Since 1978 John Carpenter’s ‘Halloween’ series has scared audiences. The tale of a masked maniac stalking teenagers blazed a trail for countless similar franchises such as ‘A Nightmare on Elm Street’ and ‘Friday the 13th’. Reaching its 11th entry, ‘Halloween’ ignores the sequels and directly follows on from the first movie. This streamlines the story without being hampered by the increasingly confusing mythology. ‘Halloween’ attempts to be a straight up thrill-ride with October 31 looking deadlier than ever.

Forty years after his killing spree terrorized the citizens of Haddonfield, Michael Myers (Nick Castle) is safely locked away at Smith’s Grove Sanatorium.

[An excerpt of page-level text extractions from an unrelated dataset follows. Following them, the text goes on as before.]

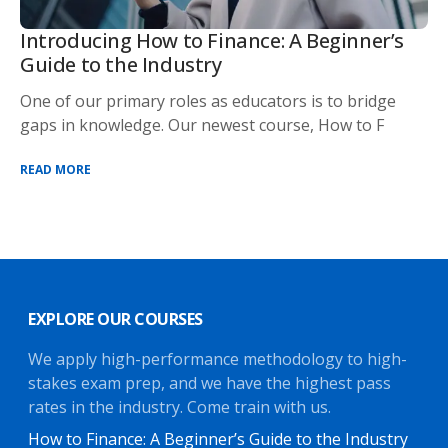
Introducing How to Finance: A Beginner’s
Guide to the Industry
One of our primary roles as educators is to bridge
gaps in knowledge. Our newest course, How to F
READ MORE
EXPLORE OUR COURSES
We apply high-performance methodology to high-
stakes exam prep, and we have the highest pass
rates in the industry. Come train with us.
How to Finance: A Beginner’s Guide to the Industry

One of his few surviving victims, Laurie Strode (Jamie Lee Curtis), is still haunted by his actions. Suffering from ongoing post-traumatic stress, Laurie has attempted to move on with life by raising her daughter Karen (Judy Greer). Unfortunately evil soon rears its vicious head as Myers escapes custody. The murderous trail swiftly begins anew as Myers hunts Laurie that leads to a showdown between old enemies.

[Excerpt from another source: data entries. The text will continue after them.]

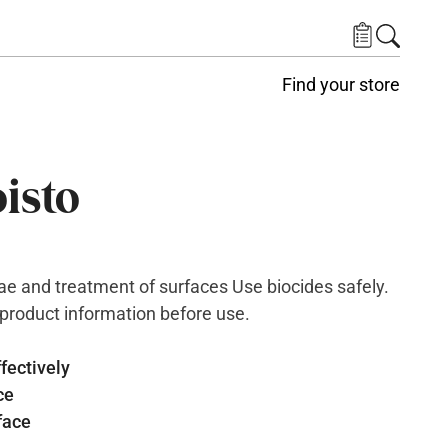
Find your store
isto
e and treatment of surfaces Use biocides safely.
 product information before use.
fectively
ce
face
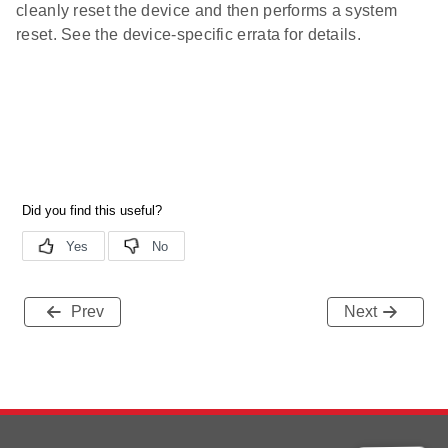
cleanly reset the device and then performs a system
reset. See the device-specific errata for details.
Prev
Next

The main question viewers want answered about ‘Halloween’ is if it’s scary. It has its moments as Laurie increasingly warns others of the dangers they face. Curtis portrays a woman scarred by the past very well, proving what an accomplished actress she is. Laurie isn’t weak and will take the fight to Michael. Her relationship with her family also defines her rage with several smart set-pieces showing Laurie’s determination in exorcising her demons. ‘Halloween’ is one of the better acted entries with director David Gordon Green re-invigorating a series that was in danger of becoming a parody of itself.

Whilst the performances and overall story are involving, the ratio of genuine scares is low. Like many recent horror movies, ‘Halloween’ ironically seems too afraid to push the boundaries of terror in favour of cheap jump-scares. The lack of music highlights this as the moody tension of the original is missing. Copious editing would have also helped as ‘Halloween’ feels overly long which saps any much-needed creepy atmosphere. Thankfully it isn’t a gore-fest despite the high body count and the character development is stronger than previously.

Although not exactly a return to form, ‘Halloween’ sits near the top of the franchise’s scoreboard. It notches up a few decent thrills but not enough to call it truly scary. But it’s always a pleasure seeing Jamie Lee Curtis further developing her iconic role that not even the blade of Michael Myer’s knife could subdue.